Big win in LA, ending the road trip at a dissapointing 2-5, but hey it's better than 1-6.
Seems like a good time to do another season status check. In what is reflective of the sad state of the Eastern Conference, the Bulls are actually a half-game closer to the playoffs then they were about a month ago, at 2 games behind the Sixers. The Sixers are one of a few teams that I think are no good, a list that includes New Jersey and Washington. and maybe Milwaukee.
And the Bulls too. They're simply not that good. But this season was saved in my eyes by seeing Tyson Chandler return to form. This month Tyson has averaged 6.3pts (on 63% shooting) and 12.7 rebounds in 34 minutes. Getting the old Tyson back was the bare minimum of this road trip, and at least means that the Bulls are at least at a level similar to last season.
Is the quest for the right to get pounded by Detroit or Miami that important? I still think it is. Playoff-beatdown or not, the season could be viewed as a success if they turn it around and make the top 8. In my mind it'd make the atmosphere of hard work and discipline set forth by the organization easier to take by the players if they know they can get to the playoffs by doing so. Let the Knicks hold their place at the lottery table, there's no reason to get an extra ping-pong ball or two.
But it's not just winning games, the core had to show improvement.

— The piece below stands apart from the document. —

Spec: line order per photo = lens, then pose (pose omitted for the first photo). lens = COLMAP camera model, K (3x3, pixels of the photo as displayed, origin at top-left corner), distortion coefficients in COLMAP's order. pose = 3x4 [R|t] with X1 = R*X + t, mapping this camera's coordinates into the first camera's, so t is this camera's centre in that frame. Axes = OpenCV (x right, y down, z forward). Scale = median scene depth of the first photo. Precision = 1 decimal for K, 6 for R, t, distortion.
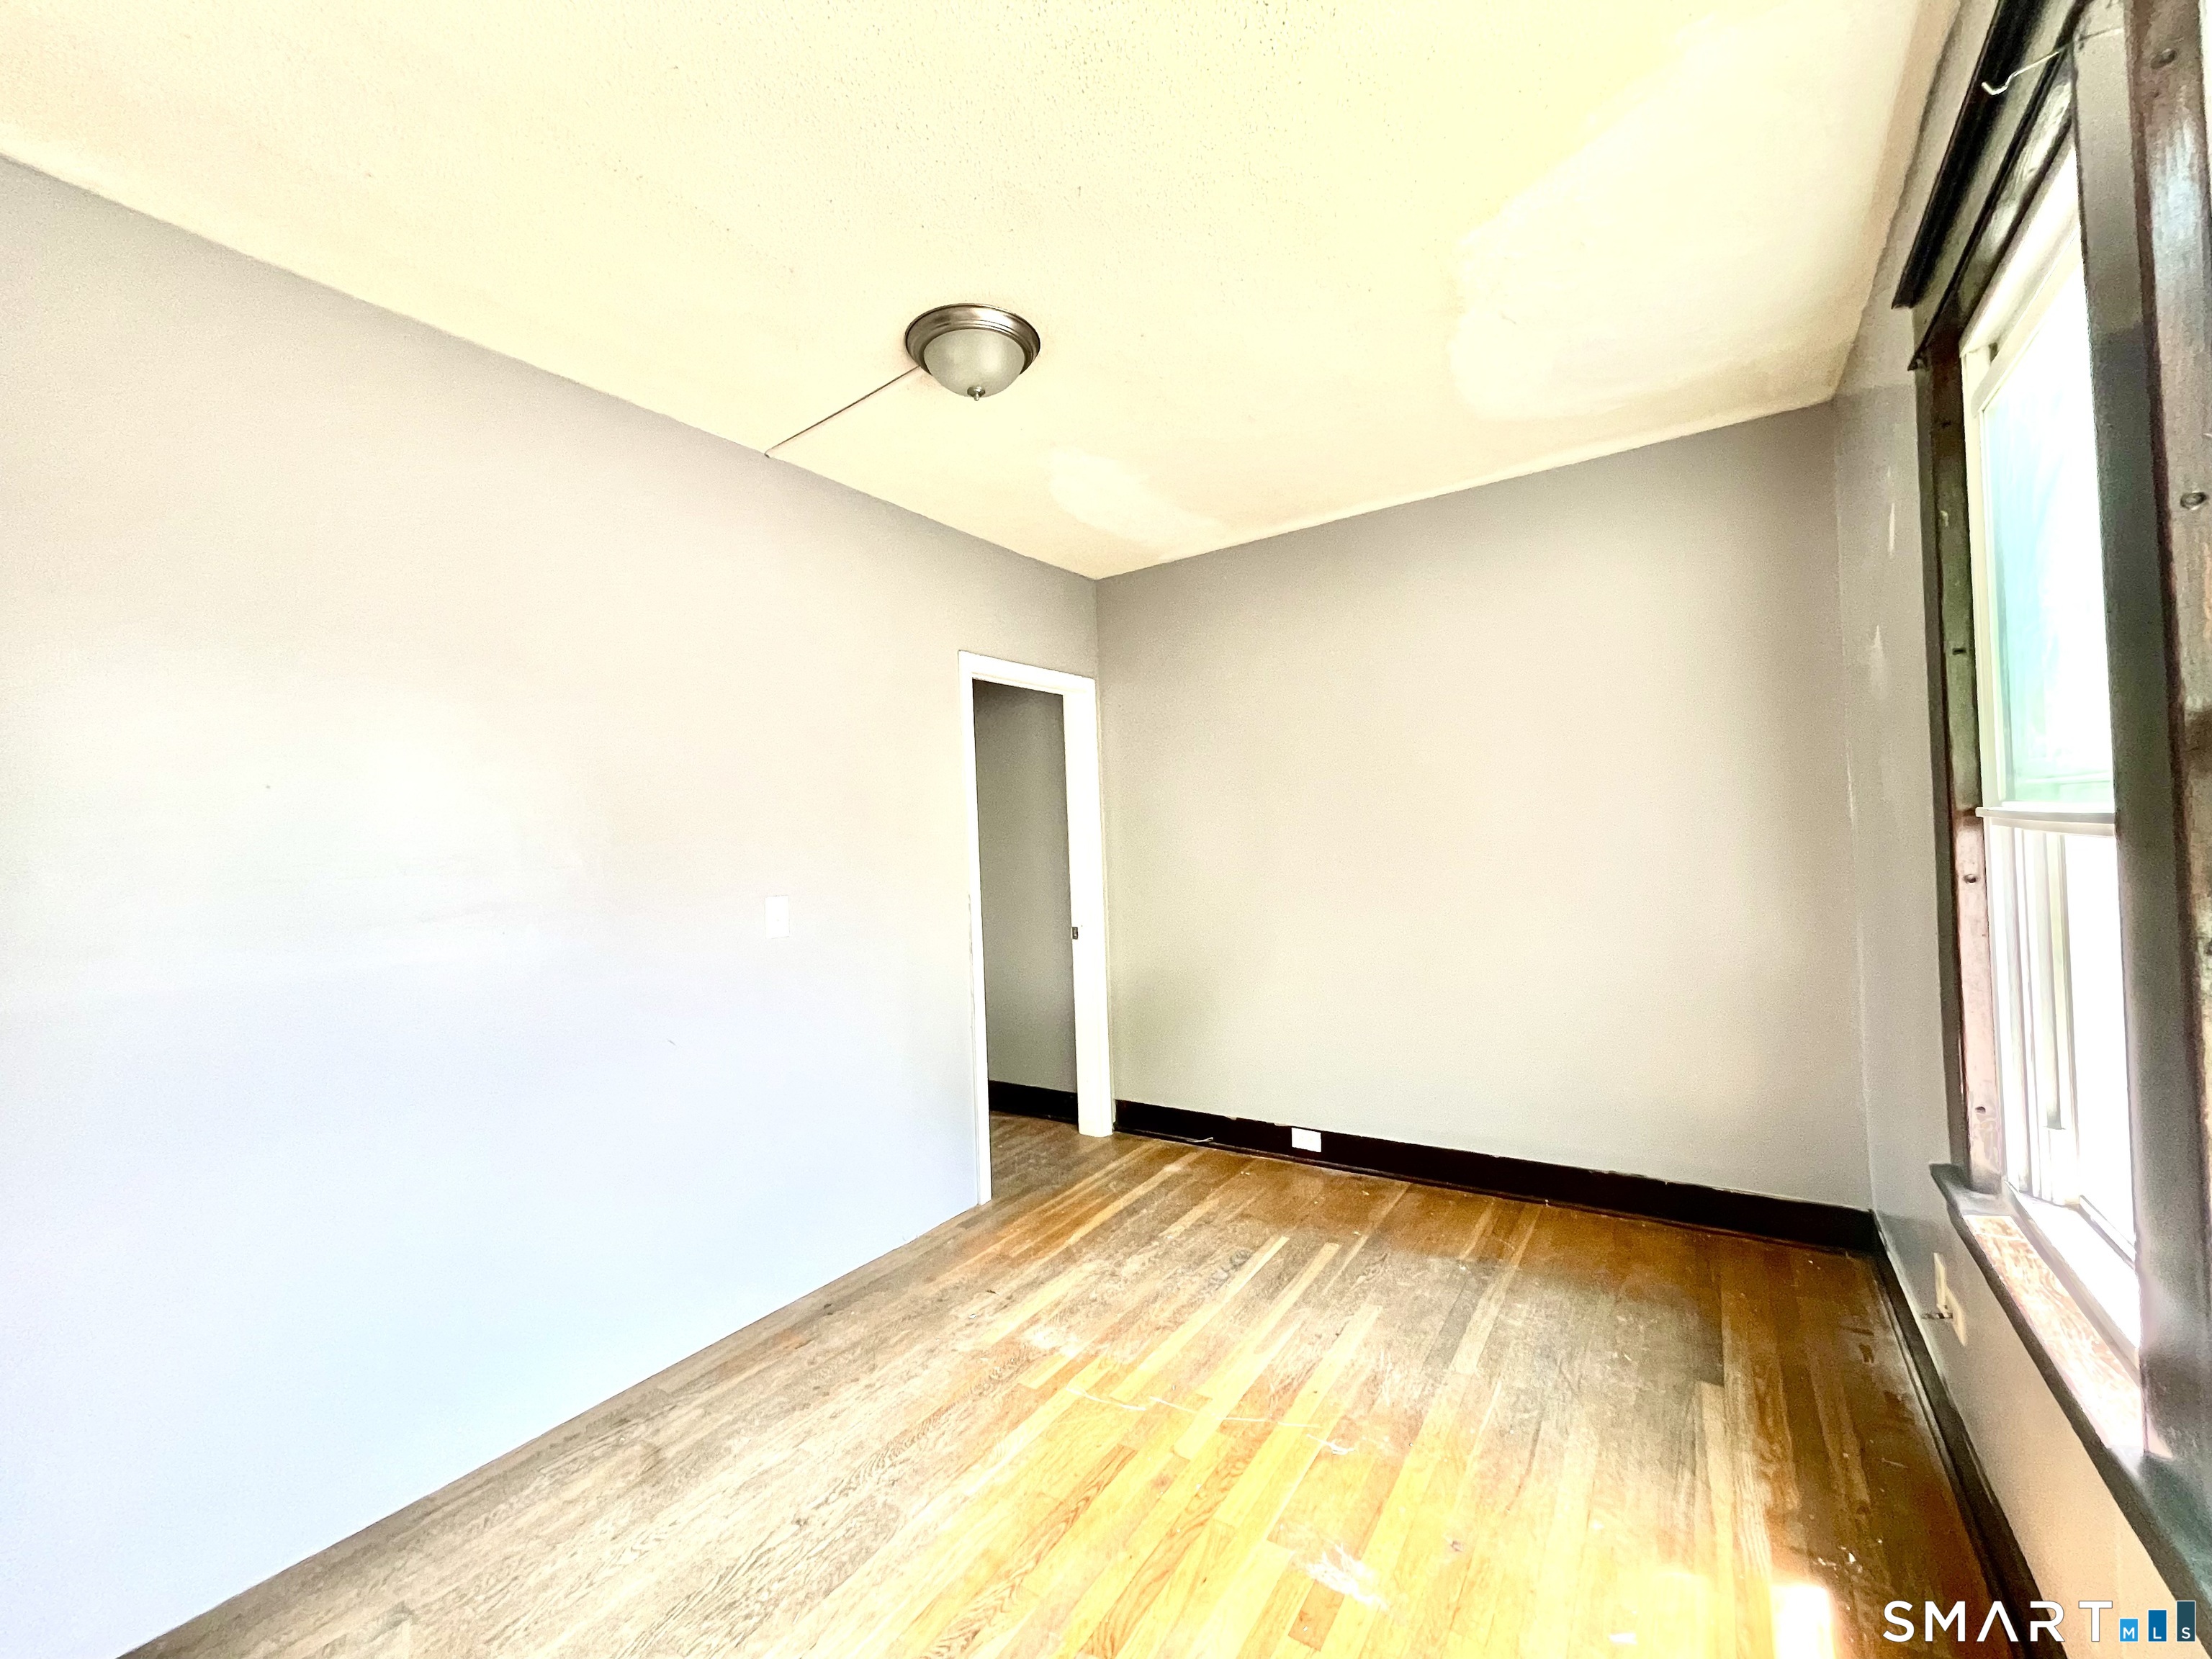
lens RADIAL K [[901.7, 0, 1111.8], [0, 901.7, 836.3], [0, 0, 1]] dist [-0.002200, 0.000070]
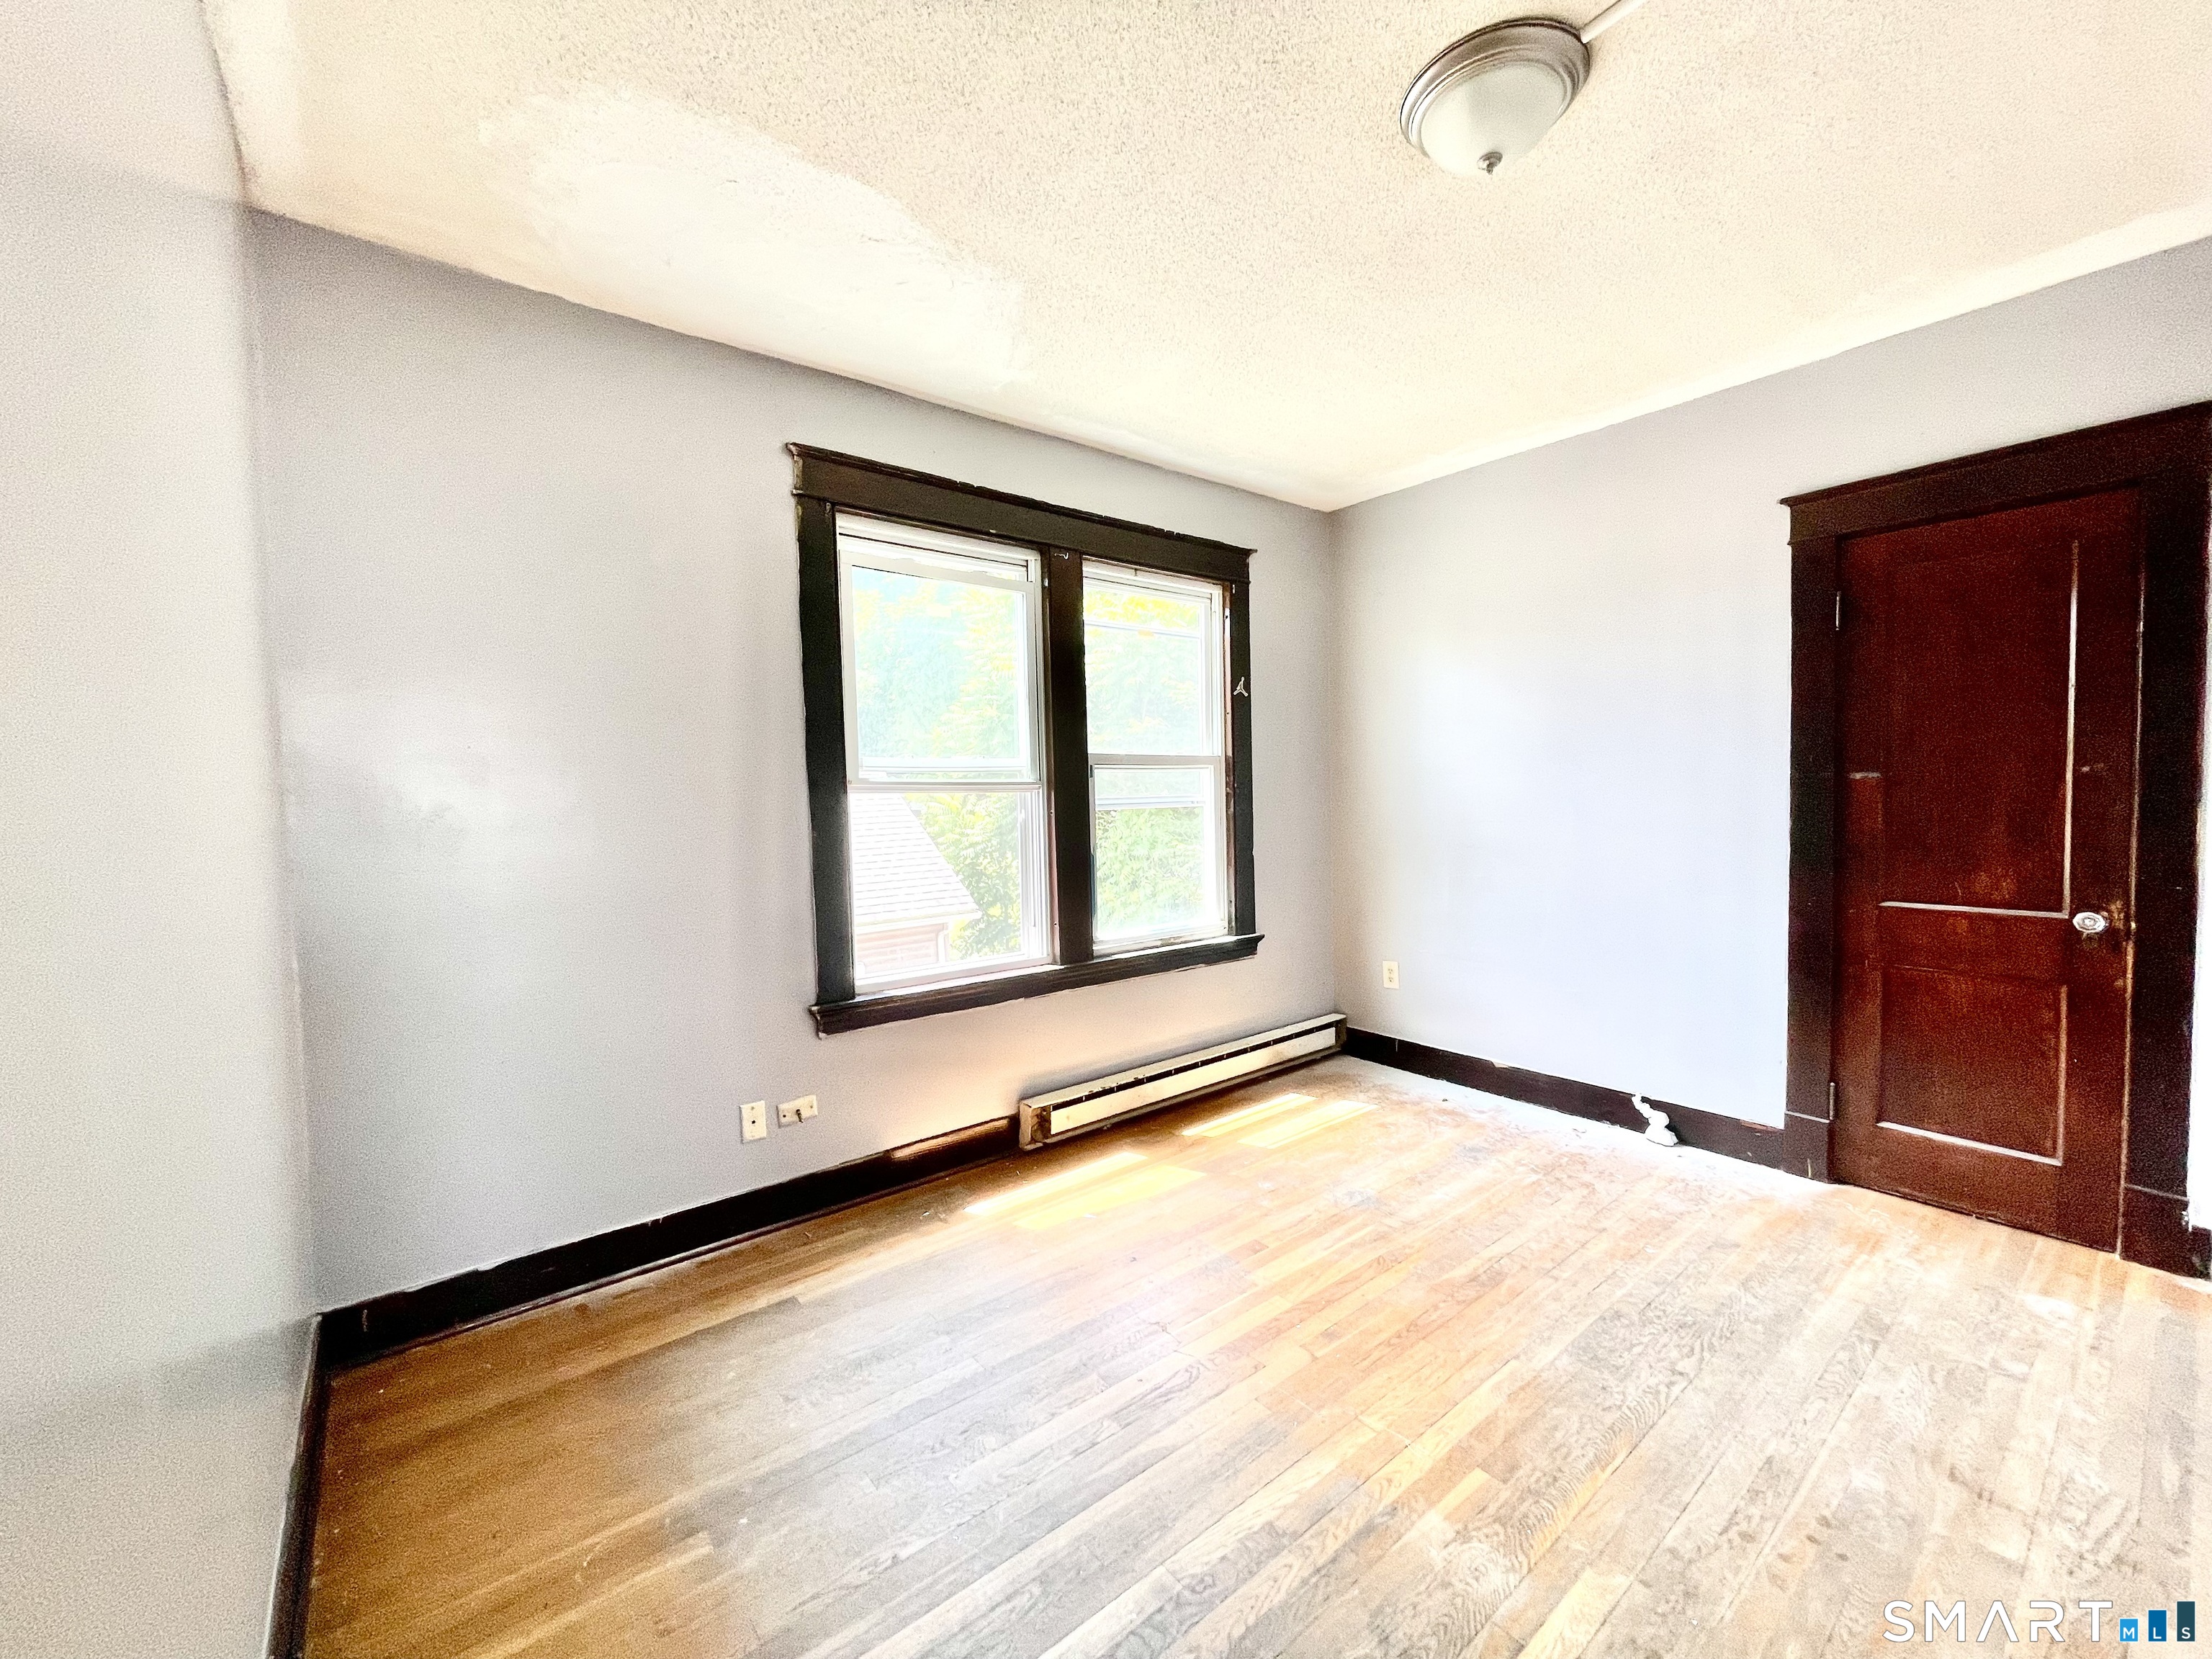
lens RADIAL K [[901.7, 0, 1104.2], [0, 901.7, 827.9], [0, 0, 1]] dist [-0.002200, 0.000070]
pose [[-0.949353, 0.046289, 0.310783, -0.046345], [0.055307, 0.998264, 0.020260, 0.035948], [-0.309305, 0.036423, -0.950265, 1.795980]]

Ben Gordon had a well-publicized 3 straight 30-point games, but then followed it up with outputs of 4 and 11, so I wouldn't say he's turned the corner just yet. Deng's also been up-and-down lately. But another benefit of striving for the playoffs this season is that to do so, that means those two (and others) will be playing well. Otherwise it won't happen anyway.
But with the trading deadline approaching (I have an advent-style calendar that counts down to that special day) the temptation is out there to make a move to solidify the playoff push. Can it be done without giving up their flexibility this summer?
I think the idea of getting the coveted superstar before the deadline is far-fetched, there doesn't seem to be the A-list talent available, only pretenders like Steve Francis. There is the idea of filling in some minor pieces (like the rumors involving Drew Gooden), but even by getting players who may help beyond this season, in trading for those players they could still be giving up valuable assets. Those draft picks will look very nice to opposing GMs when the lottery drawing gets closer, and the NCAA hype machine will tout the ability of future stars in this draft pool (it's started already!). Take that top-5 Knicks pick, and coupled with one of their young stars it may take an extra throw-in like a Duhon or Sweetney for the Bulls to assemble a blockbuster-worthy trade package.
So unless John Paxson is blown away, or can make improvements while still keeping an eye to the summer, I'm all for standing pat. By then we'll know a lot more about the talent the Bulls have, who's worth keeping and who can be expendable. They're close enough to the playoffs to use these final 30 games to determine what this core of players really can bring. Will it take just a couple minor moves via draft and free agency to supplement what's already there? Maybe see a team of above-average complementary parts in the style of what Joe Dumars has built in Detroit? Or will Pax play his hand and trade up for the superstar he's been looking for?